(Material for the task)

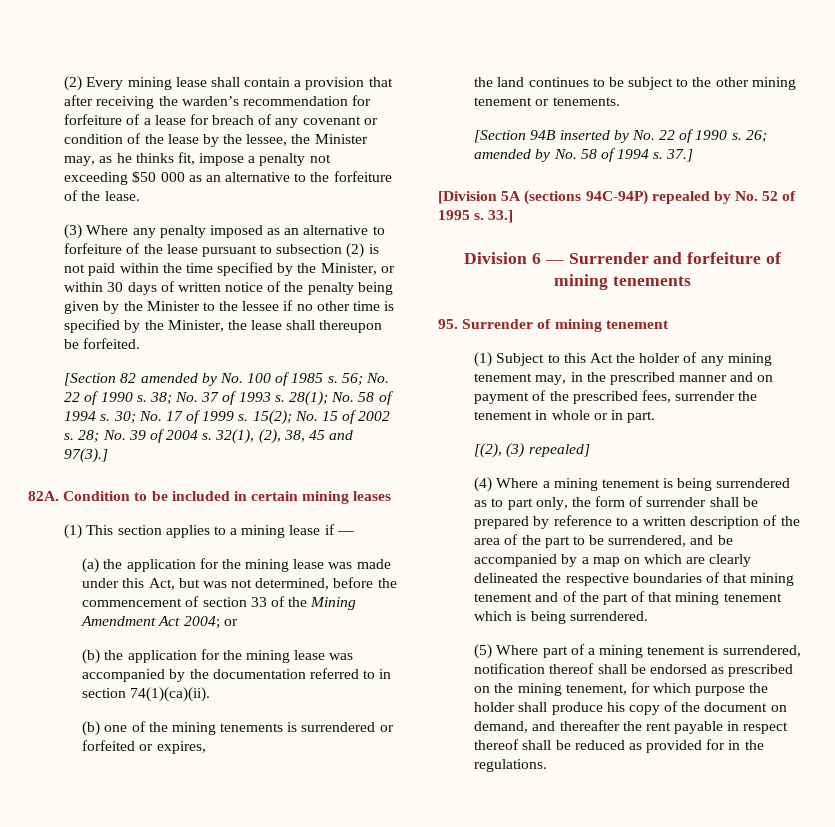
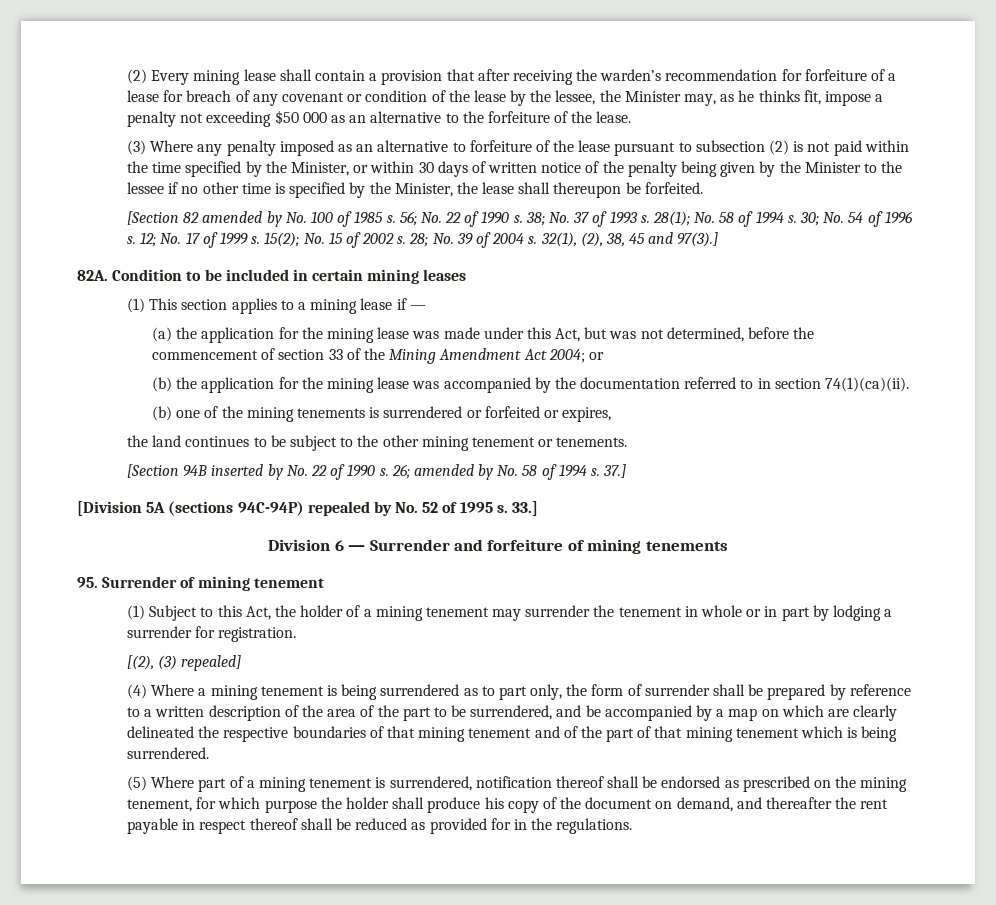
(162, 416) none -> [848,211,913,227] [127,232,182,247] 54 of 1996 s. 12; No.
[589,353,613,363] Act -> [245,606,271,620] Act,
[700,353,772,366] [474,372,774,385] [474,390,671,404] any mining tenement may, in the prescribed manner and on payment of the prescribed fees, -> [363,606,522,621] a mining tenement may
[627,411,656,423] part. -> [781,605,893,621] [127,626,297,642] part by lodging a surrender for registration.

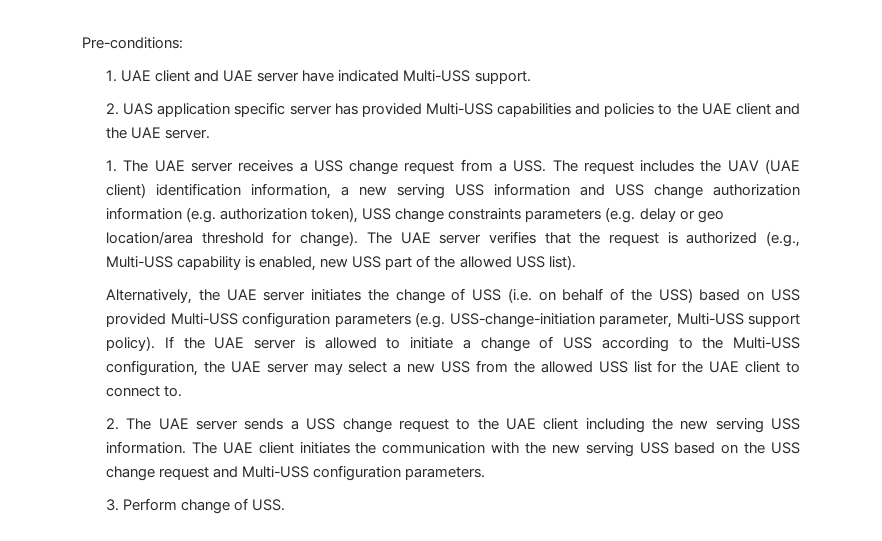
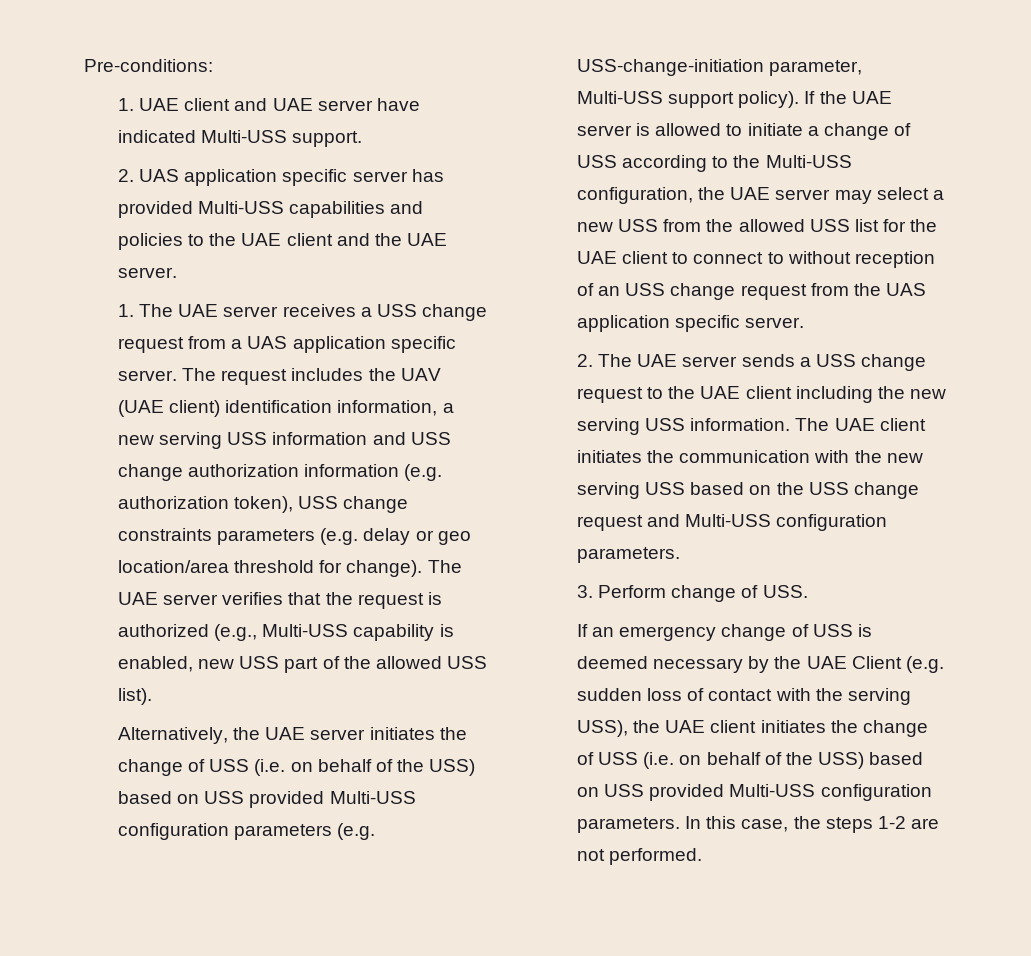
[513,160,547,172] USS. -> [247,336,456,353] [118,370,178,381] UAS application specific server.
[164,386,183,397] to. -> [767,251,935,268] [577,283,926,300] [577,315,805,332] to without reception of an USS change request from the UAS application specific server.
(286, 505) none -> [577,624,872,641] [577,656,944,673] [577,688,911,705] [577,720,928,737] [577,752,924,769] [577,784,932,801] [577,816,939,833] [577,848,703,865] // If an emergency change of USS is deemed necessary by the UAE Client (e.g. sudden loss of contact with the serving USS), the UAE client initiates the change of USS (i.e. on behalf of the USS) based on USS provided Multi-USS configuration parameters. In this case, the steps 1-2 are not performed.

(End Material for the task)
(Material for the task)

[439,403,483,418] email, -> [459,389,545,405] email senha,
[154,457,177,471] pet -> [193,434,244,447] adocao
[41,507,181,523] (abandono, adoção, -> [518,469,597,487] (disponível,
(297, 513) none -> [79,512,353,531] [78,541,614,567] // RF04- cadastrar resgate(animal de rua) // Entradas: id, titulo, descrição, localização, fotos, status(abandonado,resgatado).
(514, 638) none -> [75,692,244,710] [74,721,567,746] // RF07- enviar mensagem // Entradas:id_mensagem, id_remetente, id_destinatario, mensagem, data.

(End Material for the task)

*The problem:*
In the records above, copy exactly everything from the line that has "[627,411,656,423] part. ->" down to the line that has "(286, 505) none", both ends included, and leave out the pictures.

*Response:*
[627,411,656,423] part. -> [781,605,893,621] [127,626,297,642] part by lodging a surrender for registration.

[513,160,547,172] USS. -> [247,336,456,353] [118,370,178,381] UAS application specific server.
[164,386,183,397] to. -> [767,251,935,268] [577,283,926,300] [577,315,805,332] to without reception of an USS change request from the UAS application specific server.
(286, 505) none -> [577,624,872,641] [577,656,944,673] [577,688,911,705] [577,720,928,737] [577,752,924,769] [577,784,932,801] [577,816,939,833] [577,848,703,865] // If an emergency change of USS is deemed necessary by the UAE Client (e.g. sudden loss of contact with the serving USS), the UAE client initiates the change of USS (i.e. on behalf of the USS) based on USS provided Multi-USS configuration parameters. In this case, the steps 1-2 are not performed.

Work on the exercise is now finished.